Why Ubiquitous Fiber to Home No Longer Makes Much Sense for AT&T, Verizon, CenturyLink
Perhaps you can argue that the CenturyLink acquisition of Level 3 Communications actually is not so much transformative as deepening a transformation that already had happened. But the proposed transaction still represents an important change.
Before the transaction (assuming it is approved by regulators), CenturyLink already was earning 64 percent of total revenues from business customers.
After the transaction, CenturyLink will earn fully 76 percent of total revenues from business customers, not the consumer segment.
Compare that to Verizon and AT&T. Verizon earns about 66 percent of total revenue from business customers.
AT&T earns about half its revenue from business customers, in large part because it is much more involved in the entertainment video business.
So after the acquisition, CenturyLink will be the service provider most reliant on business customer revenues. Of the three firms.
That should indicate fairly clearly why, even as it upgrades consumer internet access services, CenturyLink might not be able to justify a full “fiber to home” strategy. It is doubtful CenturyLInk can, at this point, recover its costs, as all consumer revenues combined amount to less than a quarter of total.

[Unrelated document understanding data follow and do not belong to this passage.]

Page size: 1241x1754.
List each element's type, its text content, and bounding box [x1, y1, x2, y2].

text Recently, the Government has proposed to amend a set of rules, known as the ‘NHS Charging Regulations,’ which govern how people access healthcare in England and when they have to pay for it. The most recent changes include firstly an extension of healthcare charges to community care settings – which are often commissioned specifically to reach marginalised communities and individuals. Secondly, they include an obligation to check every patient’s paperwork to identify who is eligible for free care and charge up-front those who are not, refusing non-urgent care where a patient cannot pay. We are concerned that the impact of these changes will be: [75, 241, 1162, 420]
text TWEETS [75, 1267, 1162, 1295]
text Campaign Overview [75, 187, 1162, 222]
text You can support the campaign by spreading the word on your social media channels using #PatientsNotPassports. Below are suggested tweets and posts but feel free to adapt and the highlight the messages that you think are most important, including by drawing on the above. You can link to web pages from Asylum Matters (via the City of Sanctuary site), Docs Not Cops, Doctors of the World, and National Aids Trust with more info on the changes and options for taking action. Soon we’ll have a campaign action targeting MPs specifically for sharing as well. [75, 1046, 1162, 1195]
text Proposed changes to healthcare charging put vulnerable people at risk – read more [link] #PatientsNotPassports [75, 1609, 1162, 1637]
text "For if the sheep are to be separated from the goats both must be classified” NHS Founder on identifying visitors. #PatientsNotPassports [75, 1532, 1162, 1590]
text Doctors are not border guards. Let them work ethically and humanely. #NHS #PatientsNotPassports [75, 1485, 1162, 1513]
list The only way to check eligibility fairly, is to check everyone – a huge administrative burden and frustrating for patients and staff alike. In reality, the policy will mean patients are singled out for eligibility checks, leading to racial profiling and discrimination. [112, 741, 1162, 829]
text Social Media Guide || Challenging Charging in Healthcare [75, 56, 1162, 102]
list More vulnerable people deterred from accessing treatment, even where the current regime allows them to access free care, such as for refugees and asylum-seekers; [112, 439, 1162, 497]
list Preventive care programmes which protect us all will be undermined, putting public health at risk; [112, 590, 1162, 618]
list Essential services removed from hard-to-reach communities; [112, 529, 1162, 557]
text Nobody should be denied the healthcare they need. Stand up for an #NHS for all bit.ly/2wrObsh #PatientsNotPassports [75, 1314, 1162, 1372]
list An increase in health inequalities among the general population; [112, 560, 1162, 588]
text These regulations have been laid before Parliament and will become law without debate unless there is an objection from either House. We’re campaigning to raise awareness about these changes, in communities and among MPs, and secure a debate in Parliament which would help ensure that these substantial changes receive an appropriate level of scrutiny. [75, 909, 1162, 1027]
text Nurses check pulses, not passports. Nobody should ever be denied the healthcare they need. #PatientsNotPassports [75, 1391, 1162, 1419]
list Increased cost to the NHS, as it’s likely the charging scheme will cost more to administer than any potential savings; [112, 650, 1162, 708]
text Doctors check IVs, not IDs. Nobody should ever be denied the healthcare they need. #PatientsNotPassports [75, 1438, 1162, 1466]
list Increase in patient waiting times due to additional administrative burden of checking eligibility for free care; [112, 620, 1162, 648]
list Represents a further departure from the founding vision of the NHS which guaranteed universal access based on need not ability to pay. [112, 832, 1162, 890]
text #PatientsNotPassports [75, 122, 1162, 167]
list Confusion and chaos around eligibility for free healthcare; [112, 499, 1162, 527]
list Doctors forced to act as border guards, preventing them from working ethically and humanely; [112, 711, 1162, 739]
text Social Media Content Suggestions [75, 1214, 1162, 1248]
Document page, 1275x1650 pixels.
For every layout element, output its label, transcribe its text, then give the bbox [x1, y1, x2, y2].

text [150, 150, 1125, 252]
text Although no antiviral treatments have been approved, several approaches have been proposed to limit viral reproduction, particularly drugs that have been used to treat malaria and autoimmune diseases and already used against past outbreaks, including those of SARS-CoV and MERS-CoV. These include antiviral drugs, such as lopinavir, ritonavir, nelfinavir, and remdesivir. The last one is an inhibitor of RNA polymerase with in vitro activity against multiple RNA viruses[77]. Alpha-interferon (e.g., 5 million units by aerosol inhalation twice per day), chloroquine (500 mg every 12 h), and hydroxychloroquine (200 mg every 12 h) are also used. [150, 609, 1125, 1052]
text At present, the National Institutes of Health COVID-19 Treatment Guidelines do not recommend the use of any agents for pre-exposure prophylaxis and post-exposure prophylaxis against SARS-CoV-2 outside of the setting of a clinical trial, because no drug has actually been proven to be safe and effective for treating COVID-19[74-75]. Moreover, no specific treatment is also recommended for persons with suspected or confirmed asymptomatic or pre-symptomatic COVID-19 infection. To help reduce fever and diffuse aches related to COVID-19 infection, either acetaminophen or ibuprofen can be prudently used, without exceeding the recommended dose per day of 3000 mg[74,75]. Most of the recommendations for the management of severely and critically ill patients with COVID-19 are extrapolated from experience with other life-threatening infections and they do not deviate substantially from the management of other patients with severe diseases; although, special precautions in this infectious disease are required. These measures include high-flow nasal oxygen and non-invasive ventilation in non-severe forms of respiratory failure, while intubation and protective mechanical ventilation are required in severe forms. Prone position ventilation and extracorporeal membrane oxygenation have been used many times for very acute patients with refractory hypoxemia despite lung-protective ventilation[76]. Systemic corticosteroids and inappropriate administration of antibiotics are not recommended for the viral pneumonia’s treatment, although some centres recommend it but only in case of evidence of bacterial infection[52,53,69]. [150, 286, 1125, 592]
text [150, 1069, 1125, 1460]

Verizon, which upgraded much of its consumer network to fiber already, alread had halted consumer fiber to home deployments, and appears now to be preparing a fiber distribution strategy that relies as much on wireless services as fixed network support.
AT&T, on the other hand, has much more reliance on mobile and satellite platforms to support its mobility and video services, and seems clearly to believe that mobile access is the foundation for the next wave of on-demand video entertainment.
So one reason telcos have been losing market share in consumer internet access to cable operators is because they are, indeed, investing elsewhere for growth. That is rational. At this point, none of those three firms likely could recover their costs if they invested heavily in consumer fiber-to-home access. There simply is not enough revenue to be gained, by doing so, as consumer revenues no longer represent the bulk--in some cases, overwhelming bulk--of revenues.
Targeted builds, in some neighborhoods, have a different payback, and might make good sense. But we are likely past the point where ubiquitous fiber to home makes financial sense.
That inevitably means these telcos will lose market share in consumer fixed network services, including internet access accounts. But it is rational to assume that is inevitable, and to focus growth efforts elsewhere.